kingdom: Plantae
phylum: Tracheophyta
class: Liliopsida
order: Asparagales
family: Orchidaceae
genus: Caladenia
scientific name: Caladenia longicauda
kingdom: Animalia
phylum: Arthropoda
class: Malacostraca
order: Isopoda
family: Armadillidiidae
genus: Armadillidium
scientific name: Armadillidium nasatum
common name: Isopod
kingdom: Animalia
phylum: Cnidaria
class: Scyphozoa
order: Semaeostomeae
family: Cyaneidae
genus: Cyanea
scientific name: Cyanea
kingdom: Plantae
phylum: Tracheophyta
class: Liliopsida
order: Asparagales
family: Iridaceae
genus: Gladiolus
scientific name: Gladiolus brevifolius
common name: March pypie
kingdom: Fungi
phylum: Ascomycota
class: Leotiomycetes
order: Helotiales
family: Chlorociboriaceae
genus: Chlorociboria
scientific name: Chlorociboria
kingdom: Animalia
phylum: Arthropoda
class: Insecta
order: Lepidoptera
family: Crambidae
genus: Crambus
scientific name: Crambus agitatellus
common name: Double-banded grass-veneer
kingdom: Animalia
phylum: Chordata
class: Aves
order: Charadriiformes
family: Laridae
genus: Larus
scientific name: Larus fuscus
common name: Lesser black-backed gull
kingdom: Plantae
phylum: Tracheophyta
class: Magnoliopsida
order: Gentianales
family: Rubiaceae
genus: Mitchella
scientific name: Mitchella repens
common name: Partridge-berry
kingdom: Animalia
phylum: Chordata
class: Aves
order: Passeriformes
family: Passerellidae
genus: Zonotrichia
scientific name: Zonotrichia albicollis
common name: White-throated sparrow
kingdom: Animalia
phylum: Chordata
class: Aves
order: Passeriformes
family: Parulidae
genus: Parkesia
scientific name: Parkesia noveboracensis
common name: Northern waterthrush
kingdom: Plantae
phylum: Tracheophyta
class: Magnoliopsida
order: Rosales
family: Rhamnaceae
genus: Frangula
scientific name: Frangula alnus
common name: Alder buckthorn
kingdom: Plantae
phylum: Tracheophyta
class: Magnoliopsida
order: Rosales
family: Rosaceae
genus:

- _Written exercise_:
Switch each "common name" in these lines to "vernacular name", then write all the lines out again with nothing else altered.

- _Output for this exercise_:
kingdom: Plantae
phylum: Tracheophyta
class: Liliopsida
order: Asparagales
family: Orchidaceae
genus: Caladenia
scientific name: Caladenia longicauda
kingdom: Animalia
phylum: Arthropoda
class: Malacostraca
order: Isopoda
family: Armadillidiidae
genus: Armadillidium
scientific name: Armadillidium nasatum
vernacular name: Isopod
kingdom: Animalia
phylum: Cnidaria
class: Scyphozoa
order: Semaeostomeae
family: Cyaneidae
genus: Cyanea
scientific name: Cyanea
kingdom: Plantae
phylum: Tracheophyta
class: Liliopsida
order: Asparagales
family: Iridaceae
genus: Gladiolus
scientific name: Gladiolus brevifolius
vernacular name: March pypie
kingdom: Fungi
phylum: Ascomycota
class: Leotiomycetes
order: Helotiales
family: Chlorociboriaceae
genus: Chlorociboria
scientific name: Chlorociboria
kingdom: Animalia
phylum: Arthropoda
class: Insecta
order: Lepidoptera
family: Crambidae
genus: Crambus
scientific name: Crambus agitatellus
vernacular name: Double-banded grass-veneer
kingdom: Animalia
phylum: Chordata
class: Aves
order: Charadriiformes
family: Laridae
genus: Larus
scientific name: Larus fuscus
vernacular name: Lesser black-backed gull
kingdom: Plantae
phylum: Tracheophyta
class: Magnoliopsida
order: Gentianales
family: Rubiaceae
genus: Mitchella
scientific name: Mitchella repens
vernacular name: Partridge-berry
kingdom: Animalia
phylum: Chordata
class: Aves
order: Passeriformes
family: Passerellidae
genus: Zonotrichia
scientific name: Zonotrichia albicollis
vernacular name: White-throated sparrow
kingdom: Animalia
phylum: Chordata
class: Aves
order: Passeriformes
family: Parulidae
genus: Parkesia
scientific name: Parkesia noveboracensis
vernacular name: Northern waterthrush
kingdom: Plantae
phylum: Tracheophyta
class: Magnoliopsida
order: Rosales
family: Rhamnaceae
genus: Frangula
scientific name: Frangula alnus
vernacular name: Alder buckthorn
kingdom: Plantae
phylum: Tracheophyta
class: Magnoliopsida
order: Rosales
family: Rosaceae
genus:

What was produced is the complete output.